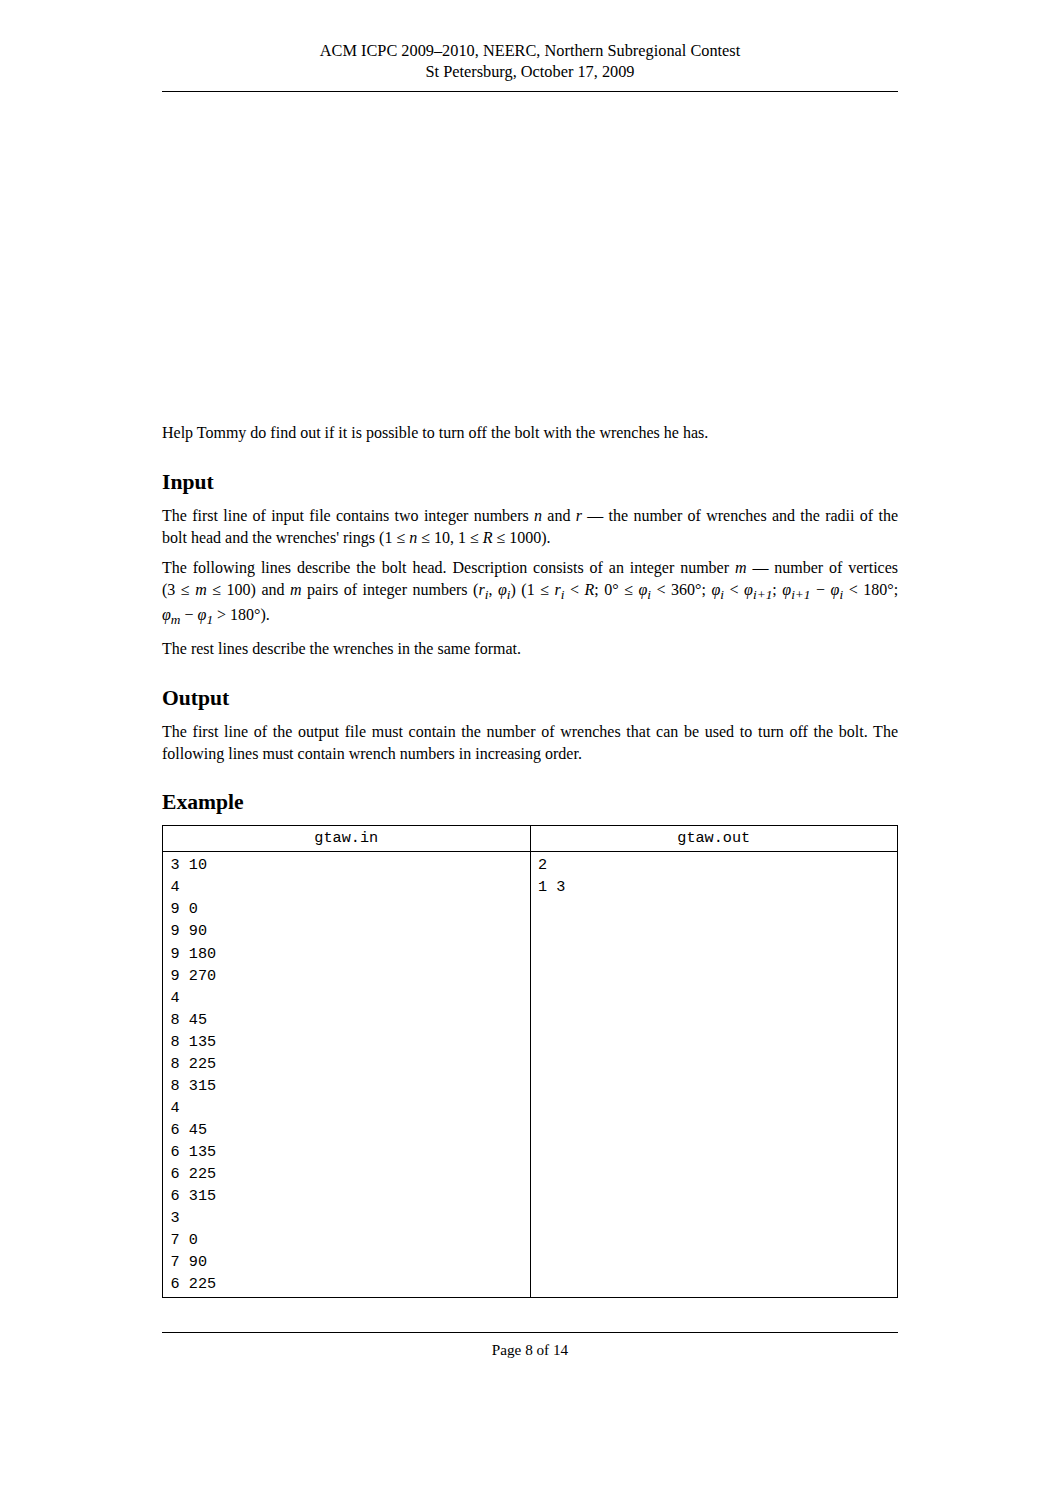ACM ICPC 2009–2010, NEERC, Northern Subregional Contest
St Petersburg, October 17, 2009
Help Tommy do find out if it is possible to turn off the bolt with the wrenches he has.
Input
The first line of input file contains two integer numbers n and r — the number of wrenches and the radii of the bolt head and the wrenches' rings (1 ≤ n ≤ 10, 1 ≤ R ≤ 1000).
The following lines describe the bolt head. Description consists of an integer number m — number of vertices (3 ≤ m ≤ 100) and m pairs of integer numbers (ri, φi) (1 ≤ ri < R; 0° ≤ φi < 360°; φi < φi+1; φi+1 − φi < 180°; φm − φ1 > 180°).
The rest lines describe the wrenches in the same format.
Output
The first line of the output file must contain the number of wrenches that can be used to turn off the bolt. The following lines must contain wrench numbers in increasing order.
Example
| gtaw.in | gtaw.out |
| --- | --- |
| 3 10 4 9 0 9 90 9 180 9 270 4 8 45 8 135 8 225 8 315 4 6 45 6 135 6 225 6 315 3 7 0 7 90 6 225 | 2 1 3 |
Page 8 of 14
──────────
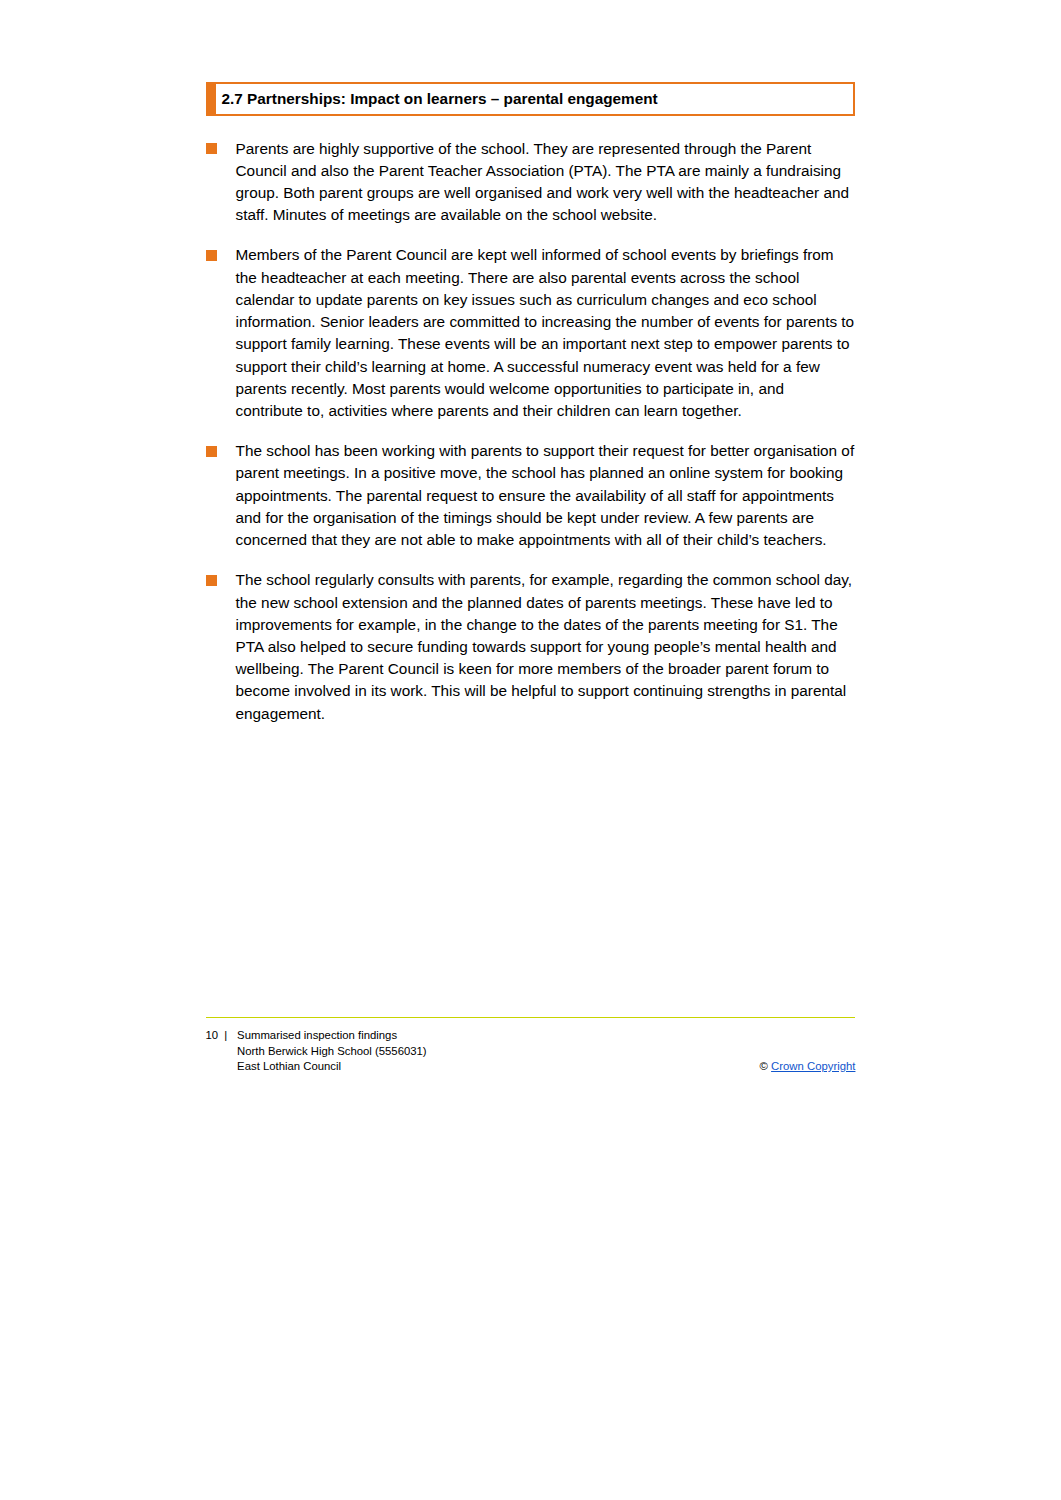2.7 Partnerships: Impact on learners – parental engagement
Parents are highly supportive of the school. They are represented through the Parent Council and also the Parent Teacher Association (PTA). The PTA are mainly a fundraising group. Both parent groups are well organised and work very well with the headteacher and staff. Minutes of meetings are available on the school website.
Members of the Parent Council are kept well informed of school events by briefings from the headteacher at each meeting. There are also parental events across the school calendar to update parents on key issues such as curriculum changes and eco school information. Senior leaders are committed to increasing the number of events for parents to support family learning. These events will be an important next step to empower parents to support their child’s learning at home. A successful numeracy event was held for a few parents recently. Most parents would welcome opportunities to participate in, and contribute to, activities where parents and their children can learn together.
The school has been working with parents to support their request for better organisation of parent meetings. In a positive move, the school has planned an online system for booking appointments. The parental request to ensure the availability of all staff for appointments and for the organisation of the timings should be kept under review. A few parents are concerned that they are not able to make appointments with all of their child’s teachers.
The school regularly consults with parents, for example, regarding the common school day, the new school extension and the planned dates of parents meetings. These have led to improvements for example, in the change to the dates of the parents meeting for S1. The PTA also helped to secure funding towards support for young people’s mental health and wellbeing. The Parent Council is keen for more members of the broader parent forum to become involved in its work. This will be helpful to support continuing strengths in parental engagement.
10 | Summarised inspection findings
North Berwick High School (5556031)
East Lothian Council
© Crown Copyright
──────────
Using the listing above, report each line that mentions the word "bolt".

» **Task answer**
Help Tommy do find out if it is possible to turn off the bolt with the wrenches he has.
The first line of input file contains two integer numbers n and r — the number of wrenches and the radii of the bolt head and the wrenches' rings (1 ≤ n ≤ 10, 1 ≤ R ≤ 1000).
The following lines describe the bolt head. Description consists of an integer number m — number of vertices (3 ≤ m ≤ 100) and m pairs of integer numbers (ri, φi) (1 ≤ ri < R; 0° ≤ φi < 360°; φi < φi+1; φi+1 − φi < 180°; φm − φ1 > 180°).
The first line of the output file must contain the number of wrenches that can be used to turn off the bolt. The following lines must contain wrench numbers in increasing order.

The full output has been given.